Unlike Kendrick Lamar, J. Cole showed reluctance instead of acceptance when the spotlight started to shine its brightest. After the release of his sophomore album, Born Sinner, Cole became a star who decided to exist along the margins. He didn’t care to be visible; Cole’s every move was anti-attention-seeking in the attention economy age. And yet, once he retreated into himself and his own fanbase, he became a bigger star than ever before. With 2014 Forest Hills Drive, Cole had his first Platinum album (now 2x Platinum), the feat of selling out Madison Square Garden, and a comfortable seat at hip-hop's elite table alongside Drake and Kendrick Lamar.
After 4 Your Eyez Only, 2016's third-highest first-week sales behind only Drake and Beyoncé, KOD marked the beginning of a return to the public. Moving 397,000 equivalent units in its opening week ranks Cole's latest album as the fourth-highest hip-hop debut of 2018, but what Cole lacks in streams he more than makes up for in fan dedication. What makes the kingdom of Jermaine so strong is the unwavering admiration of his core. They’re showing up for every tour, every album, and will be in attendance at the first annual Dreamville Festival in September. One of the most unwavering fanbases in hip-hop, Cole's cult has no nickname, but they will continue following their leader.

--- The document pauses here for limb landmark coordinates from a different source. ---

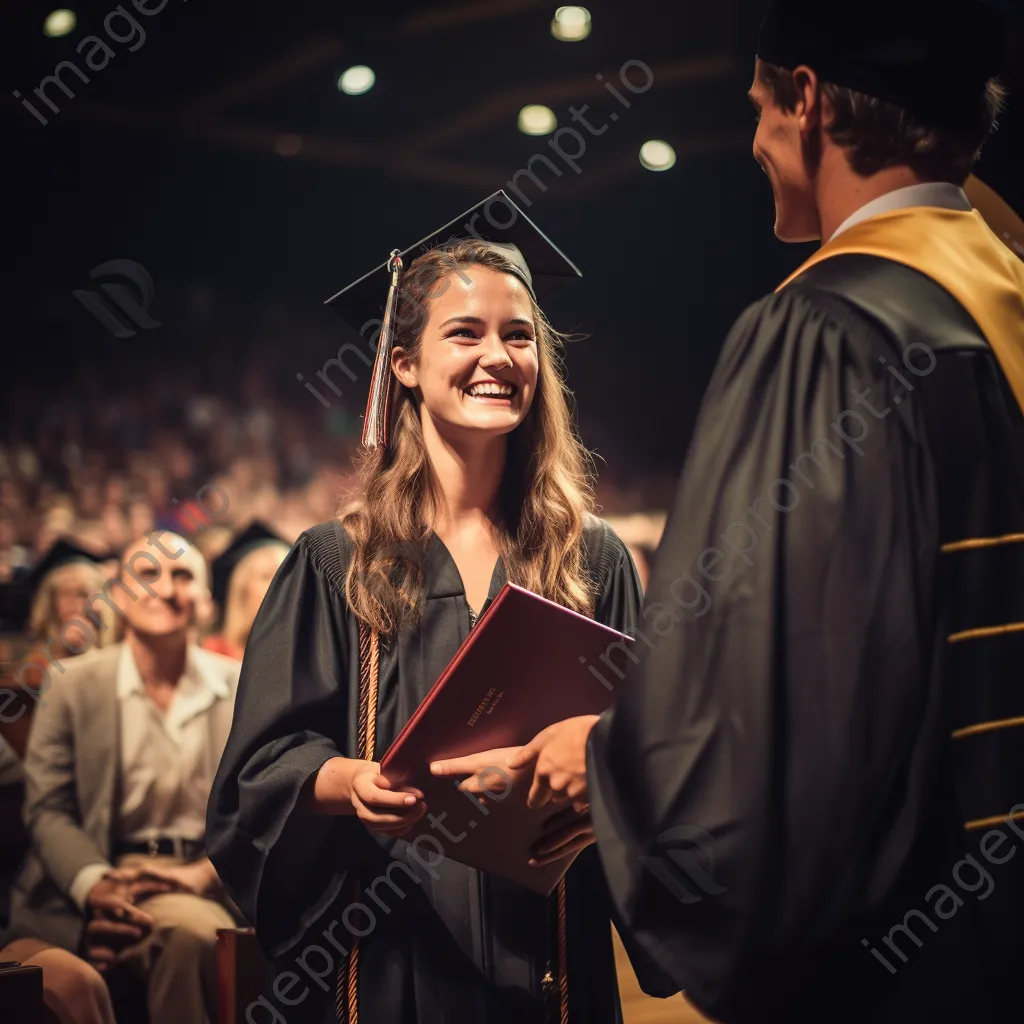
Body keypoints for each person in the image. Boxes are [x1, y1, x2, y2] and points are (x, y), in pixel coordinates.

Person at [488, 3, 1024, 1023]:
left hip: (903, 964)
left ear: (807, 101)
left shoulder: (825, 331)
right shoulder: (1000, 298)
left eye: (756, 108)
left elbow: (780, 702)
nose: (752, 142)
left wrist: (602, 759)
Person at [206, 192, 643, 1024]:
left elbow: (652, 747)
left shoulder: (593, 560)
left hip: (546, 945)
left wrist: (600, 774)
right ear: (401, 363)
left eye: (519, 336)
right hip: (387, 952)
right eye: (465, 332)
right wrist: (345, 780)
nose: (498, 356)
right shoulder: (337, 561)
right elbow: (257, 773)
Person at [1, 532, 241, 1024]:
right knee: (67, 982)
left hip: (196, 875)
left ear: (206, 600)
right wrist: (96, 888)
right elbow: (47, 808)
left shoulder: (240, 685)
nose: (166, 588)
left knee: (190, 937)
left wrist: (204, 876)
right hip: (84, 877)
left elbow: (260, 806)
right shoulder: (70, 684)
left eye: (184, 576)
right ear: (119, 591)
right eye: (148, 573)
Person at [202, 522, 290, 661]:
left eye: (288, 575)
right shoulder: (212, 657)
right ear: (242, 591)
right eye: (266, 576)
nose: (281, 585)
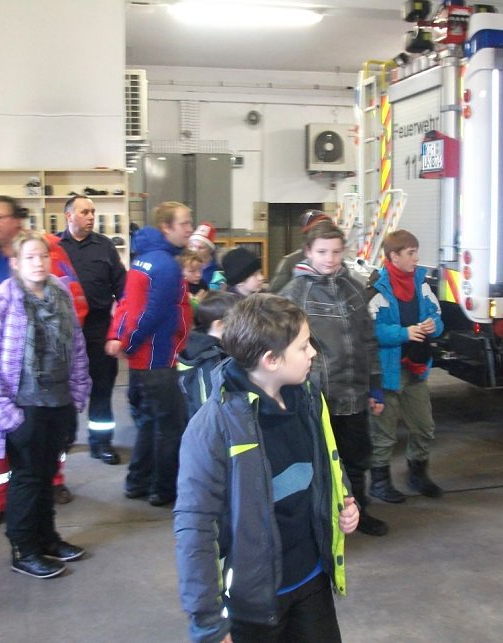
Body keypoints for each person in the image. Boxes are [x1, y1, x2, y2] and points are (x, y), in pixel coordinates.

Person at [174, 294, 359, 643]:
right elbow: (195, 528)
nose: (313, 353)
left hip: (311, 578)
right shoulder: (213, 427)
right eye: (303, 346)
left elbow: (327, 461)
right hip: (252, 602)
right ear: (271, 360)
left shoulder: (308, 398)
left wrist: (344, 500)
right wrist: (208, 622)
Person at [0, 196, 87, 533]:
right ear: (16, 262)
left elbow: (73, 313)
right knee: (0, 448)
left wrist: (69, 377)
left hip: (49, 384)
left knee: (48, 448)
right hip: (4, 381)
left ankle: (54, 486)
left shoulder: (49, 255)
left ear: (17, 220)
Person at [280, 220, 388, 537]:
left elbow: (368, 340)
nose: (330, 259)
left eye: (336, 252)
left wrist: (375, 386)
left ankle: (359, 512)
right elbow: (282, 348)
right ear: (308, 252)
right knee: (319, 461)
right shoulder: (294, 294)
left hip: (354, 395)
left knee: (356, 458)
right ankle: (320, 521)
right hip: (317, 396)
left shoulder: (354, 288)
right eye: (322, 252)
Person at [106, 201, 193, 507]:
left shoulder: (142, 260)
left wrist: (121, 339)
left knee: (149, 422)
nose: (190, 229)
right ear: (166, 227)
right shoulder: (166, 265)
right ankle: (163, 489)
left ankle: (137, 482)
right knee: (170, 427)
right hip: (159, 358)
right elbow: (152, 314)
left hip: (145, 360)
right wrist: (130, 342)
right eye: (184, 223)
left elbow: (126, 305)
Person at [368, 229, 445, 502]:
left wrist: (434, 325)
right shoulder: (377, 289)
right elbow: (370, 330)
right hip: (387, 373)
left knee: (424, 427)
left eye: (416, 252)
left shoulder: (422, 286)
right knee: (384, 434)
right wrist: (404, 333)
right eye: (411, 253)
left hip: (416, 369)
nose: (416, 258)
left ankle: (418, 474)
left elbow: (437, 317)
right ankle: (379, 483)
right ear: (394, 256)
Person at [58, 196, 126, 466]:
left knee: (102, 385)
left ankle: (101, 442)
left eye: (92, 212)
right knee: (64, 386)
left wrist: (118, 330)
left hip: (98, 327)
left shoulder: (105, 246)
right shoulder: (54, 247)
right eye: (84, 212)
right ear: (69, 216)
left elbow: (122, 289)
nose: (90, 217)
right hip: (64, 329)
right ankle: (64, 438)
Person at [177, 291, 238, 421]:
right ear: (219, 325)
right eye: (240, 322)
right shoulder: (209, 360)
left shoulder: (212, 347)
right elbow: (208, 410)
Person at [268, 209, 331, 293]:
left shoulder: (338, 263)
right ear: (307, 235)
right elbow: (275, 294)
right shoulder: (290, 262)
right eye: (318, 230)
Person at [188, 221, 225, 290]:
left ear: (210, 250)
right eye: (191, 246)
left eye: (200, 248)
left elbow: (218, 292)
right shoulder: (183, 265)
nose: (194, 250)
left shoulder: (219, 268)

Drake is entering his tenth year of popularity. He’s been a top rap prospect since So Far Gone, and has maintained a dominating position following his sophomore album, Take Care. He’s the first hip-hop king to reign from Toronto, Canada, by far the biggest rap artist to ever arrive from his home country. He is no JAY-Z or Michael Jackson, yet, but he has built the biggest modern kingdom in the worlds of hip-hop and pop music. For close to a decade, Drake has been music’s Midas, turning everything he’s touched to gold (or platinum).
No one comes close to Drake's album current dominance (732,000 album-equivalent units for 2018's double-album Scorpion), streaming audience (62 million monthly Spotify listeners), or single omnipresence ("God's Plan," "Nice For What," "In My Feelings"). Drake has been a juggernaut for a decade, and against all odds, he only seems to be getting bigger.

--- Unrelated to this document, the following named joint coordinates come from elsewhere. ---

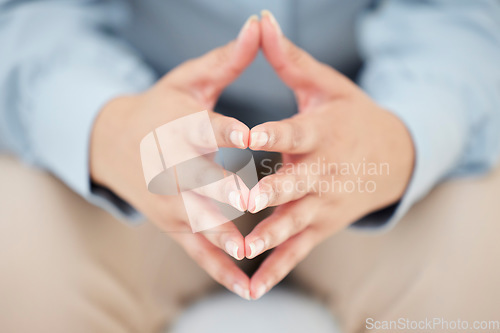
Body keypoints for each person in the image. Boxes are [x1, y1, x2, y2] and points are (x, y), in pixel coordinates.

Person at [1, 1, 500, 332]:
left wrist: (399, 138)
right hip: (142, 152)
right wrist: (109, 127)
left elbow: (460, 19)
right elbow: (37, 14)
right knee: (18, 249)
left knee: (481, 254)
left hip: (359, 148)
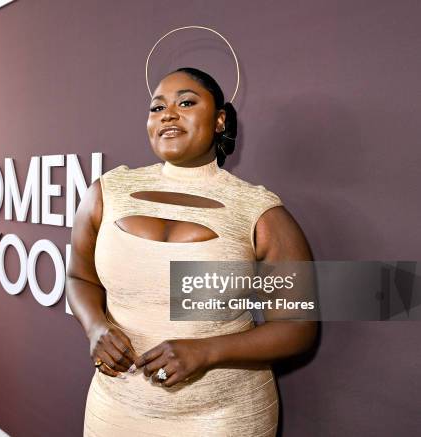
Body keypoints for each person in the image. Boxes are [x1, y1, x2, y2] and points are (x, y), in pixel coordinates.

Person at [66, 67, 317, 436]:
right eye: (157, 107)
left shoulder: (259, 211)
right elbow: (78, 277)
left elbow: (298, 328)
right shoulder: (107, 191)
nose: (168, 114)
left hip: (224, 416)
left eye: (186, 102)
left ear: (219, 120)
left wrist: (205, 352)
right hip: (116, 408)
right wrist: (95, 328)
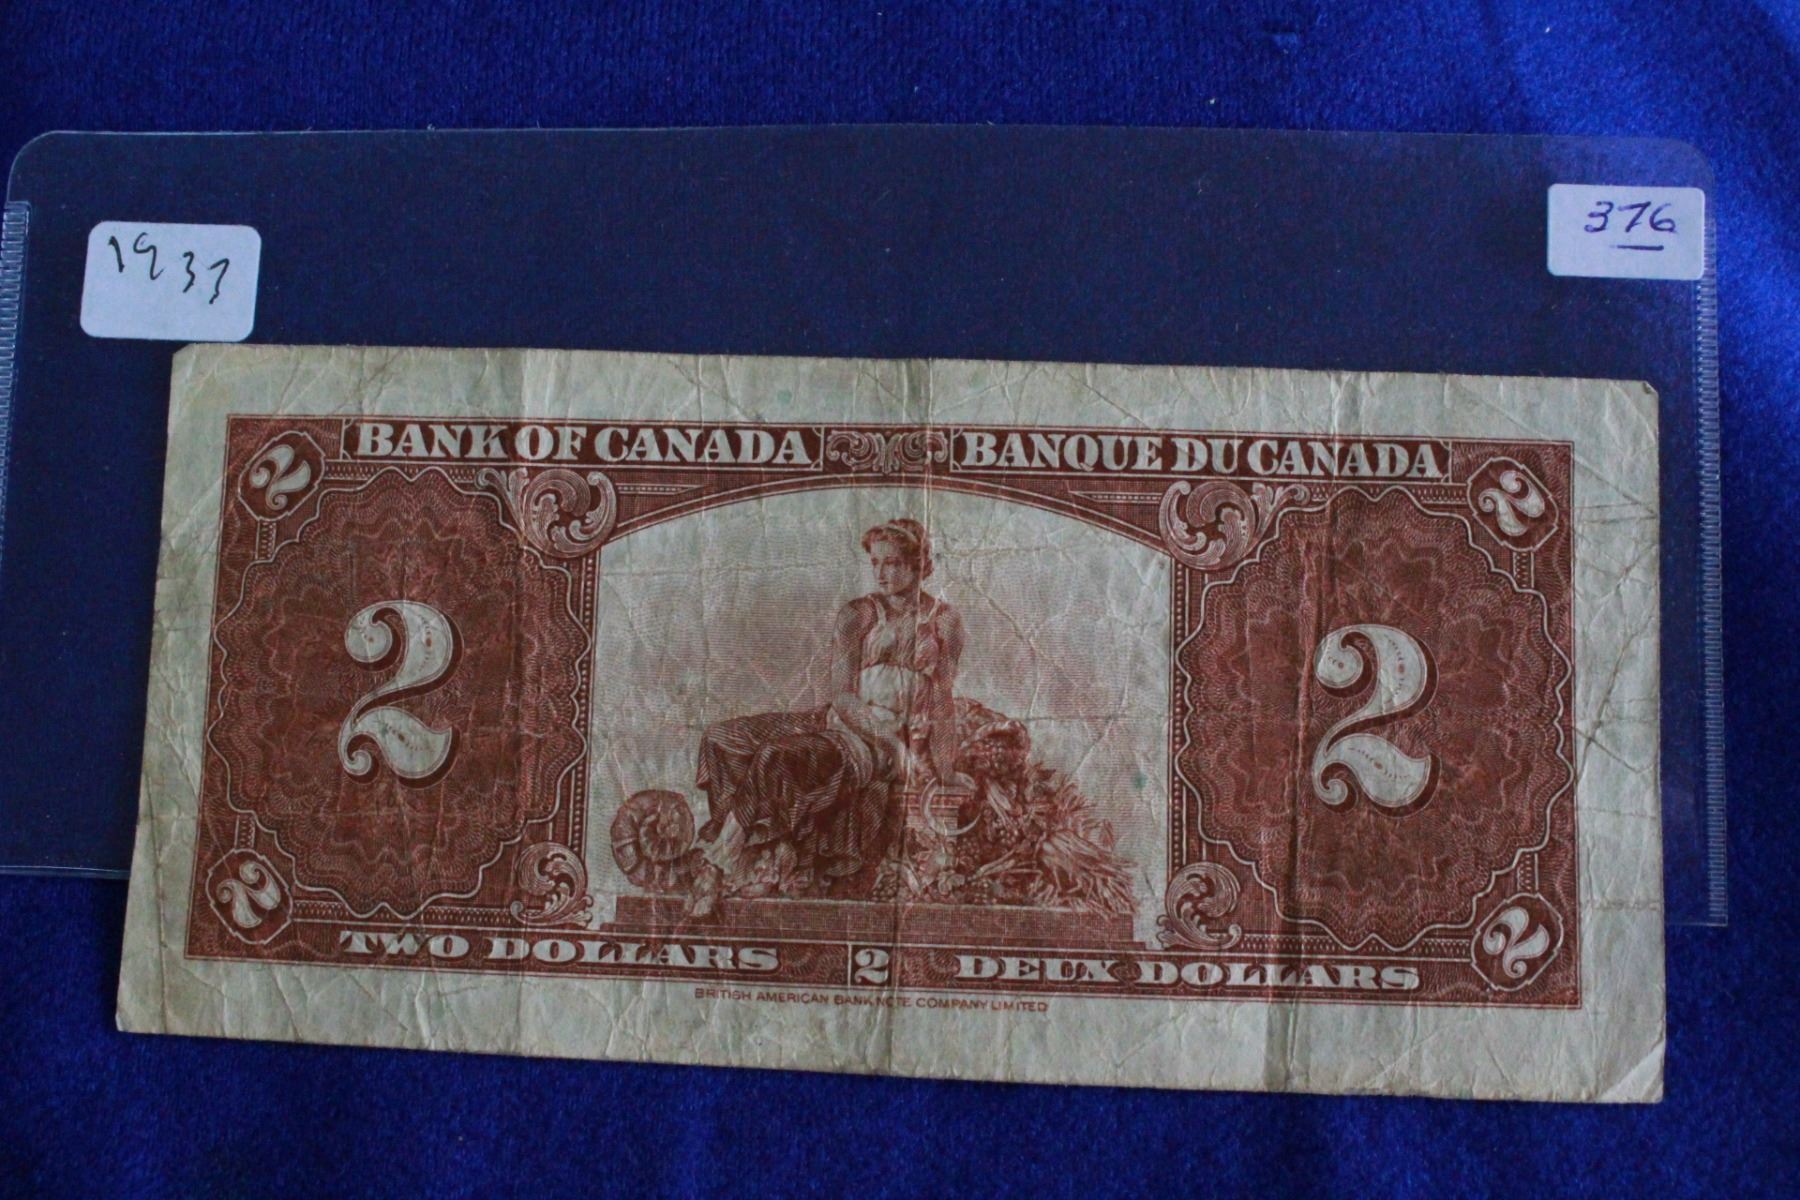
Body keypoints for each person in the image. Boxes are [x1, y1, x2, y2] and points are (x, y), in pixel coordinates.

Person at [686, 518, 966, 916]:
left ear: (917, 565)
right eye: (875, 562)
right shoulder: (859, 613)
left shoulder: (944, 620)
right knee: (720, 738)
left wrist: (945, 770)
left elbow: (941, 701)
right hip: (849, 723)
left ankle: (717, 865)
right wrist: (886, 739)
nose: (881, 573)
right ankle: (756, 850)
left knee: (776, 756)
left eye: (892, 563)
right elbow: (842, 694)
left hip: (878, 744)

The fall will eventually come for Drake, as it did for those who came before him. We’ve seen the cracks in his armor in the very year he delivered his most flawless rollout. The singles still slap, the raps have maintained a potency, but the murmurs of criticism have only gotten louder. There is a lot expected of Drake, and with each album, he struggles with pleasing every corner of hip-hop. The cause of his downfall will not likely be his power to keep up, but an inability to push the needle forward.

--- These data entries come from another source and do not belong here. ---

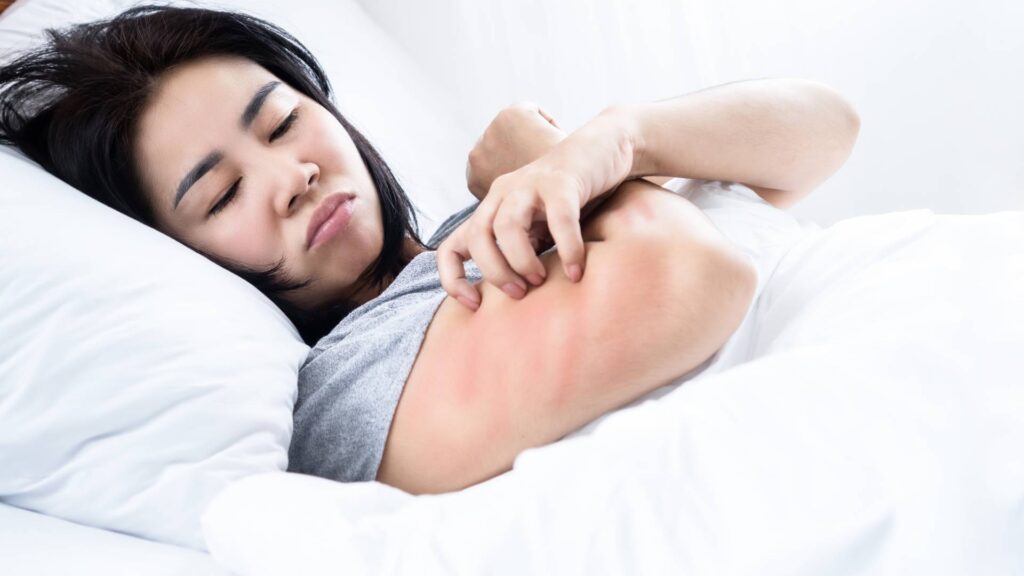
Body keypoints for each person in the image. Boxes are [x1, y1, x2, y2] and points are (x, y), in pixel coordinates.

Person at [0, 6, 859, 494]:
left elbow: (823, 135)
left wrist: (613, 141)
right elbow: (693, 280)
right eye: (221, 194)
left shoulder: (491, 218)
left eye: (283, 121)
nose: (291, 173)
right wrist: (546, 158)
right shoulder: (346, 395)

Regardless, the legacy he’ll leave, at least commercially, will set an enormous bar for whoever comes after. They won’t be breaking JAY-Z records or Michael Jackson records; it’ll be Drake. Drake is not only the king to dethrone but whose reign over an entire generation of music listeners have witnessed. Success will be synonymous with his name when it’s all said and done—if it's not already.
Empires grow and they crumble. No one stays on top forever, and every few years we witness new kings rise to the occasion, becoming the biggest artists in hip-hop.
Drake, Kendrick Lamar, J. Cole, Travis Scott, and Post Malone are rap's current mainstream rulers, at least for now.